SPARK

Apache Spark is a large-scale data processing engine that performs in-memory computing. Spark offers bindings in Java, Scala, Python and R for building parallel applications.

Warning

No web UI available

Modules

module load java/1.7.0
module load hadoop/2.7.2
module load hadoop/spark2.0.2

Conf

You can find all the configurations files in the location /apps/applications/hadoop/spark/2.0.2/user-conf/

Simple Single Node Usage

#!/bin/bash

###############################
#SBATCH --job-name=spark
#SBATCH --output=spark.out
#SBATCH --error=spark.err
###SBATCH --nodelist=fat39
#SBATCH --ntasks=2
#SBATCH --cpus-per-task=80
#SBATCH --ntasks-per-node=1
#SBATCH --time=00:30:00
#SBATCH --account=testproj
#SBATCH --partition=taskp
###############################

module load java/1.7.0
module load python/2.7.10
module load hadoop/2.7.2
module load hadoop/spark2.0.2 

export JAVA_HOME="/apps/compilers/java/1.7.0/jdk1.7.0_80"
export WORK="${WORKDIR}/${SLURM_JOB_ID}"
export SPARK_CONF_DIR="${WORK}/spark/conf"

mkdir -p ${WORK}
mkdir -p ${WORK}/spark
mkdir -p ${SPARK_CONF_DIR}
cp ${SPARK_HOME}/user-conf/* ${SPARK_CONF_DIR}/.

source $SPARK_CONF_DIR/spark-env.sh
export PYSPARK_PYTHON=/apps/applications/python/2.7.10/bin/python

export PATH=/apps/applications/python/2.7.10/bin:$PATH
export LD_LIBRARY_PATH=/apps/applications/python/2.7.10/lib:$LD_LIBRARY_PATH

sed -i "s|.*export JAVA_HOME=.*|export JAVA_HOME=${JAVA_HOME}|g" $SPARK_CONF_DIR/spark-env.sh

MASTER=$(scontrol show hostname $SLURM_NODELIST | head -n 1)-ib
MASTER_NODE=spark://$MASTER:$SPARK_MASTER_PORT
export SPARK_MASTER_HOST=$MASTER
export SPARK_LOCAL_IP=$MASTER

echo $SPARK_MASTER_HOST
start-master.sh -h $MASTER
srun start-slave.sh $MASTER_NODE

scontrol show hostname $SLURM_NODELIST > ${SPARK_CONF_DIR}/slaves
sed -i 's/$/-ib/' ${SPARK_CONF_DIR}/slaves

echo "Python:"
spark-submit \
        --master $MASTER_NODE \
        $SPARK_HOME/examples/src/main/python/pi.py \
        160

stop-all.sh

Sbatch Usage

A Spark cluster can run on top of a Slurm cluster.
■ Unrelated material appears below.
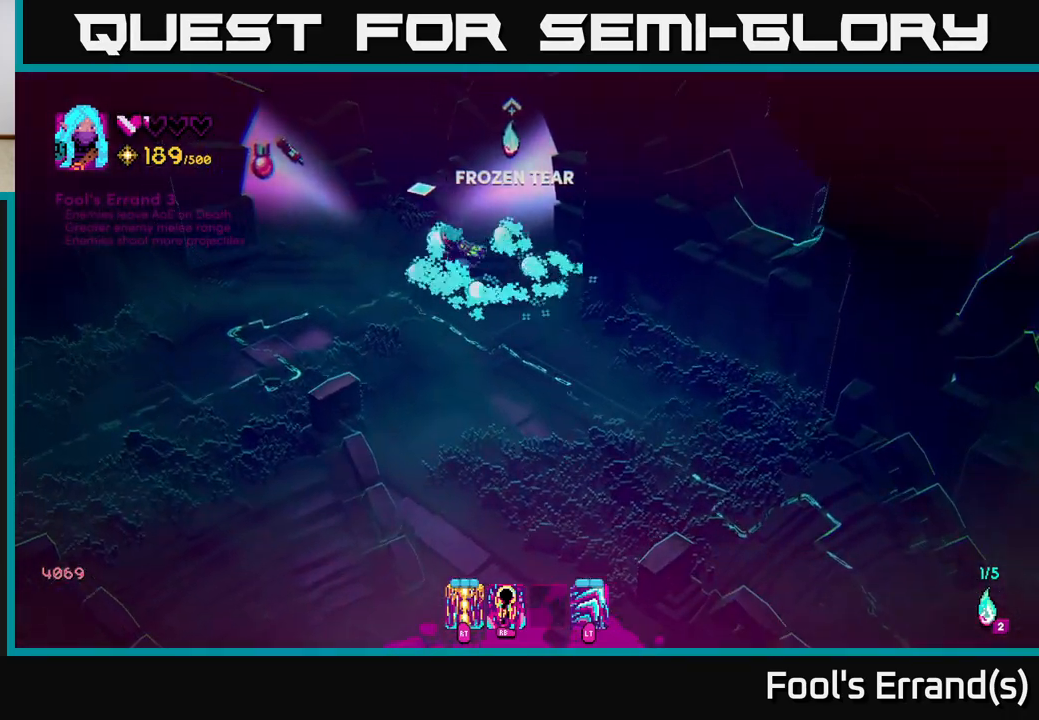
{"buttons": [], "left_stick": "center", "right_stick": "up", "events": [[50, "left_stick", "center"]]}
In other words, the sbatch script must first exclusively allocate nodes to run the Spark master and worker daemons, then use the spark-submit script to submit jobs to the Spark cluster.

Example

Submit a spark job on ARIS. To calculate PI using python and java examples.

#!/bin/bash

###############################
#SBATCH --job-name=spark
#SBATCH --output=spark.out
#SBATCH --error=spark.err
###SBATCH --nodelist=fat39
#SBATCH --ntasks=2
#SBATCH --cpus-per-task=80
#SBATCH --ntasks-per-node=1
#SBATCH --time=00:30:00
#SBATCH --account=testproj
#SBATCH --partition=taskp
###############################

module load java/1.7.0
module load python/2.7.10
module load hadoop/2.7.2
module load hadoop/spark2.0.2 

export 

export SPARK_CONF_DIR=/apps/applications/hadoop/spark/2.0.2/user-conf
source $SPARK_CONF_DIR/spark-env.sh
export PYSPARK_PYTHON=/apps/applications/python/2.7.10/bin/python

export PATH=/apps/applications/python/2.7.10/bin:$PATH
export LD_LIBRARY_PATH=/apps/applications/python/2.7.10/lib:$LD_LIBRARY_PATH

MASTER=$(scontrol show hostname $SLURM_NODELIST | head -n 1)-ib
MASTER_NODE=spark://$MASTER:$SPARK_MASTER_PORT
export SPARK_MASTER_HOST=$MASTER
export SPARK_LOCAL_IP=$MASTER

echo $SPARK_MASTER_HOST
start-master.sh -h $MASTER
srun start-slave.sh $MASTER_NODE

scontrol show hostname $SLURM_NODELIST > ${SPARK_CONF_DIR}/slaves
sed -i 's/$/-ib/' ${SPARK_CONF_DIR}/slaves

spark-submit \
        --master $MASTER_NODE \
        $SPARK_HOME/examples/src/main/python/pi.py \
        160

stop-all.sh